> [MATERIAL PROVIDED]:
Content starts
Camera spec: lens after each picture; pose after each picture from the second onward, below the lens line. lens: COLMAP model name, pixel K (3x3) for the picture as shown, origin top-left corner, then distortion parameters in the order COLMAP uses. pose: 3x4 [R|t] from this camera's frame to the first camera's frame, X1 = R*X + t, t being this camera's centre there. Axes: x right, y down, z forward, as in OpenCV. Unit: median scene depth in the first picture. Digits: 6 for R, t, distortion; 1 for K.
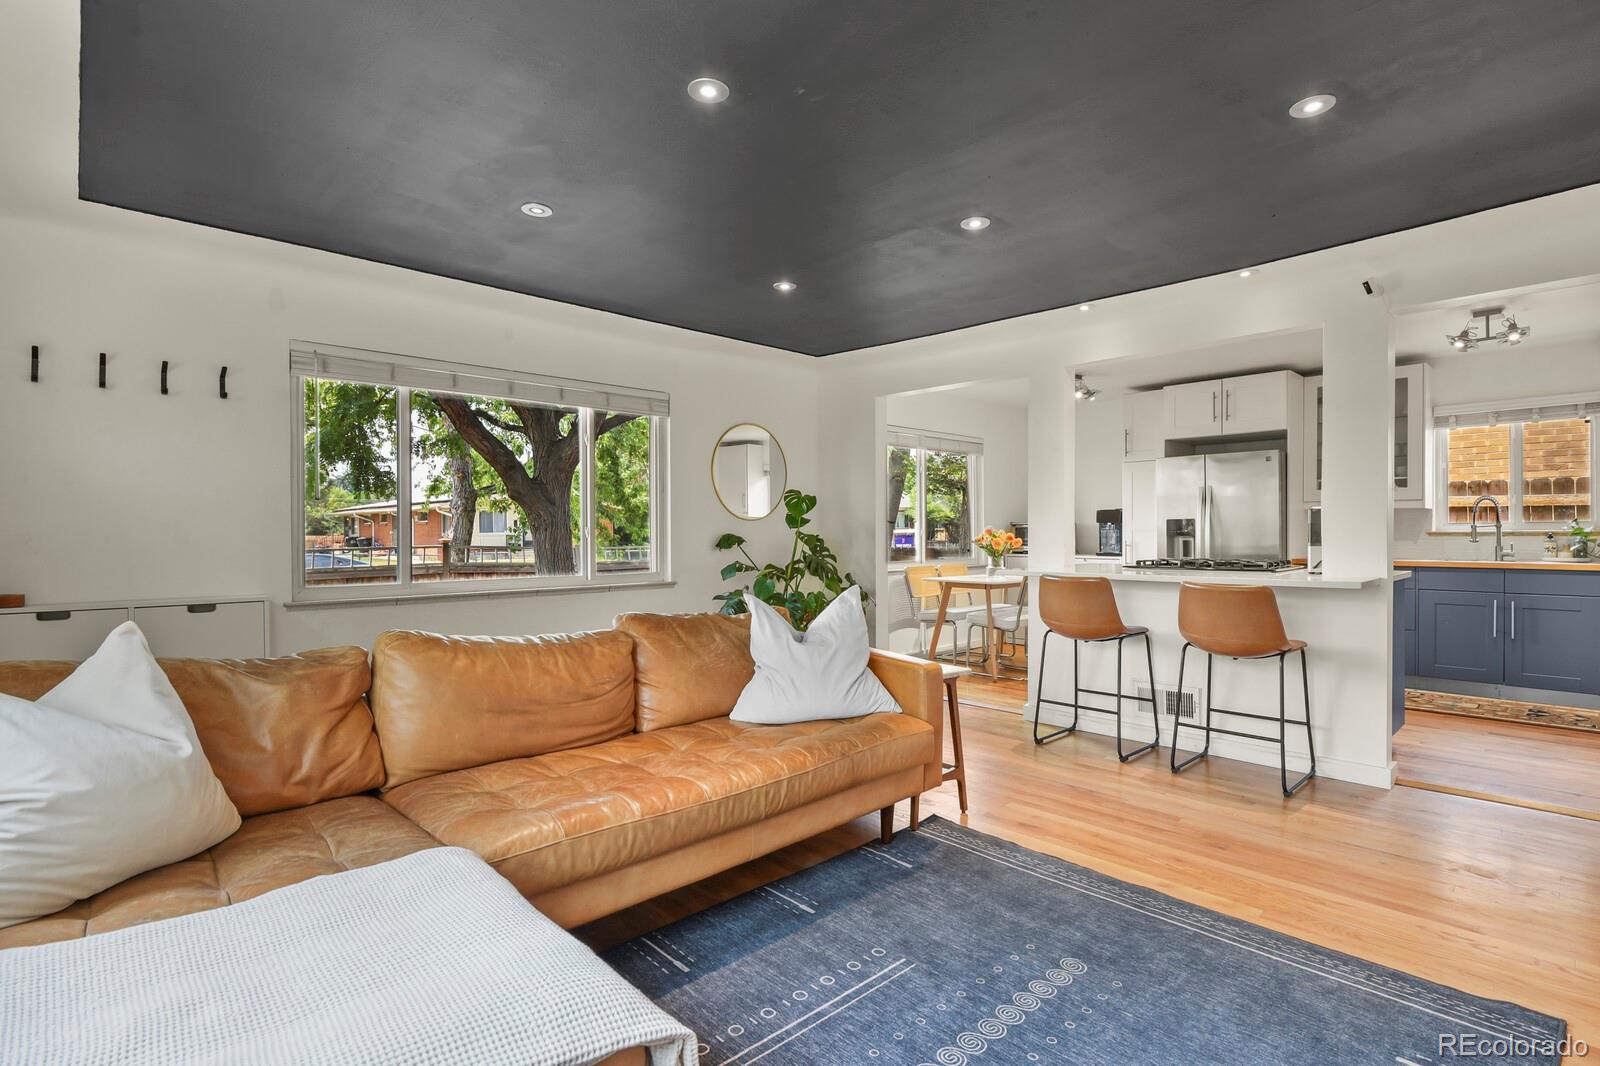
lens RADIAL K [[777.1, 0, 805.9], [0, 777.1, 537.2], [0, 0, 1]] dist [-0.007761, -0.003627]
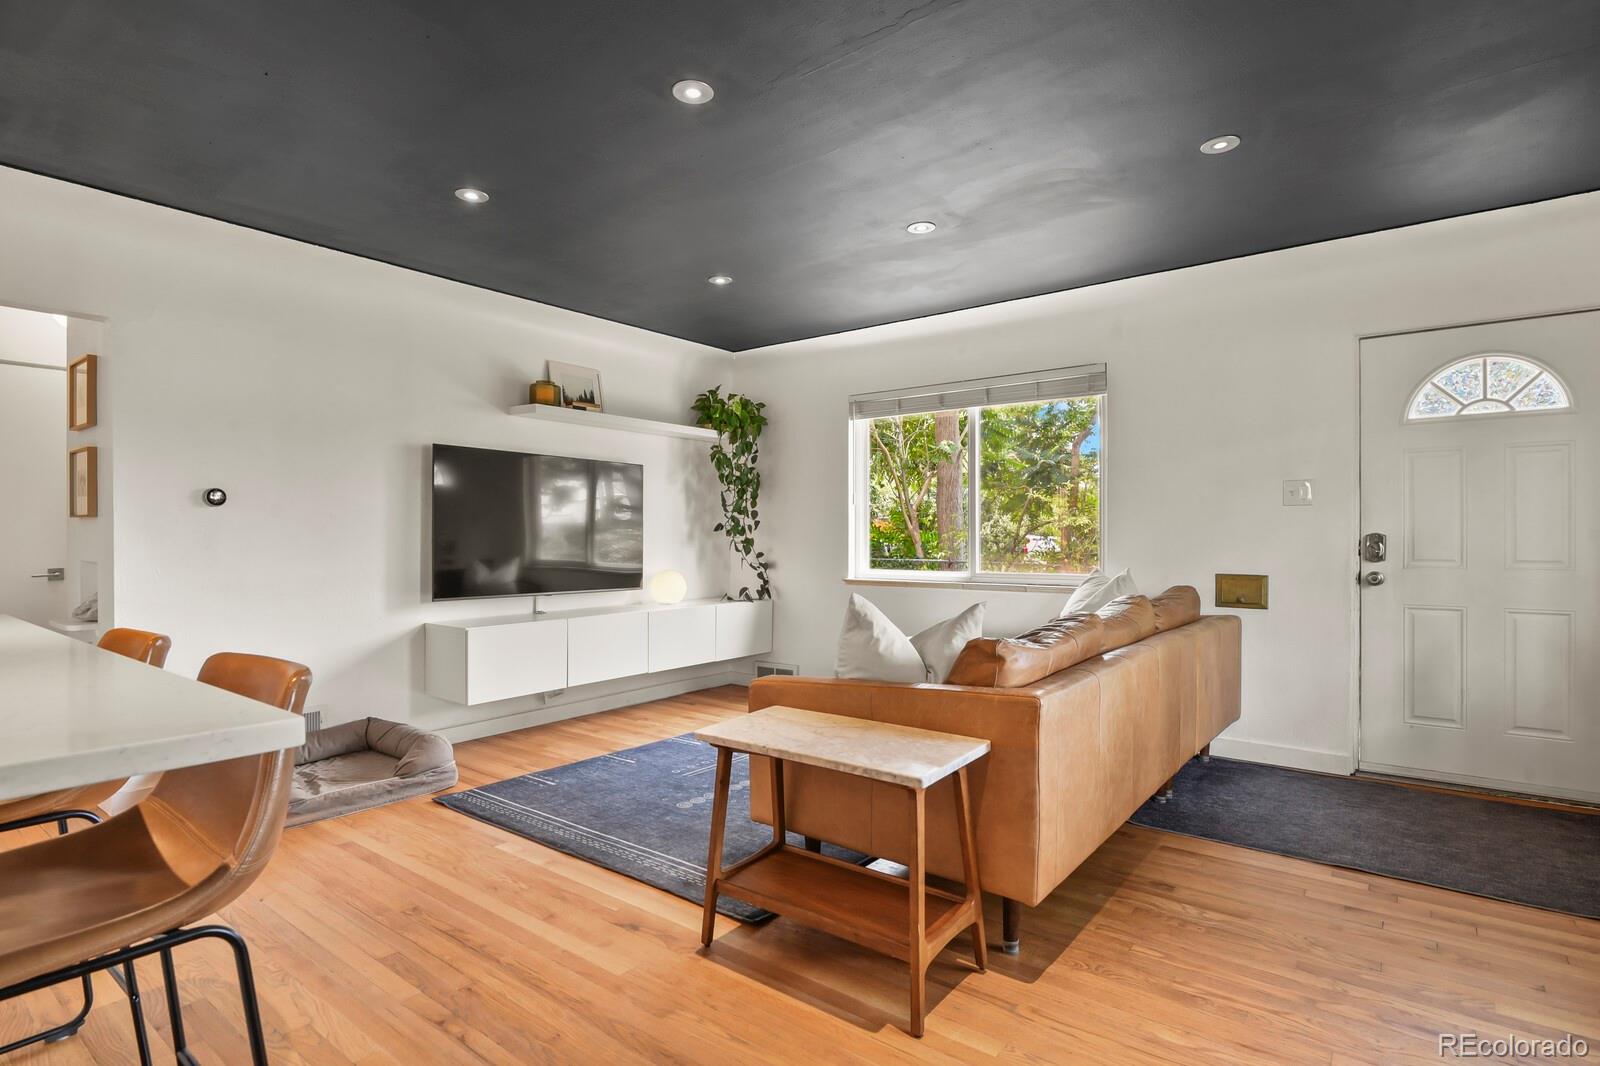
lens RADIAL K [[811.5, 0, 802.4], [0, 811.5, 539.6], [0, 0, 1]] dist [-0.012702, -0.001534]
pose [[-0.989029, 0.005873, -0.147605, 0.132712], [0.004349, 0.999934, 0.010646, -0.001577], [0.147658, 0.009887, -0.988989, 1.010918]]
Content ends
Content starts
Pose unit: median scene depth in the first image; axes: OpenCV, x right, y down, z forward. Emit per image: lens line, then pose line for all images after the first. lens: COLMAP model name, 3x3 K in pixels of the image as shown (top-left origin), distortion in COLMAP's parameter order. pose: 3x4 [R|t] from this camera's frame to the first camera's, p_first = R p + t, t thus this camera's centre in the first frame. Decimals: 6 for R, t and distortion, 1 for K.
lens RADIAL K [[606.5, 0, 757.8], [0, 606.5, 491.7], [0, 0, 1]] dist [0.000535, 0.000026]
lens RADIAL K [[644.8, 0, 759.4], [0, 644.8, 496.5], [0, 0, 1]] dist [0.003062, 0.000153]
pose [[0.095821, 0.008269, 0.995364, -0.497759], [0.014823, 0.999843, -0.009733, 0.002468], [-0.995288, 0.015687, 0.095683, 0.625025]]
Content ends
> [WORK TO COMPLETE]: Copy out everything in the records above from the line containing "Camera spec: lens" down to the line containing "0.009887, -0.988989, 1.010918]]", both of those lines included. Leave the pictures out of your answer.

> [ANSWER AREA]:
Camera spec: lens after each picture; pose after each picture from the second onward, below the lens line. lens: COLMAP model name, pixel K (3x3) for the picture as shown, origin top-left corner, then distortion parameters in the order COLMAP uses. pose: 3x4 [R|t] from this camera's frame to the first camera's frame, X1 = R*X + t, t being this camera's centre there. Axes: x right, y down, z forward, as in OpenCV. Unit: median scene depth in the first picture. Digits: 6 for R, t, distortion; 1 for K.
lens RADIAL K [[777.1, 0, 805.9], [0, 777.1, 537.2], [0, 0, 1]] dist [-0.007761, -0.003627]
lens RADIAL K [[811.5, 0, 802.4], [0, 811.5, 539.6], [0, 0, 1]] dist [-0.012702, -0.001534]
pose [[-0.989029, 0.005873, -0.147605, 0.132712], [0.004349, 0.999934, 0.010646, -0.001577], [0.147658, 0.009887, -0.988989, 1.010918]]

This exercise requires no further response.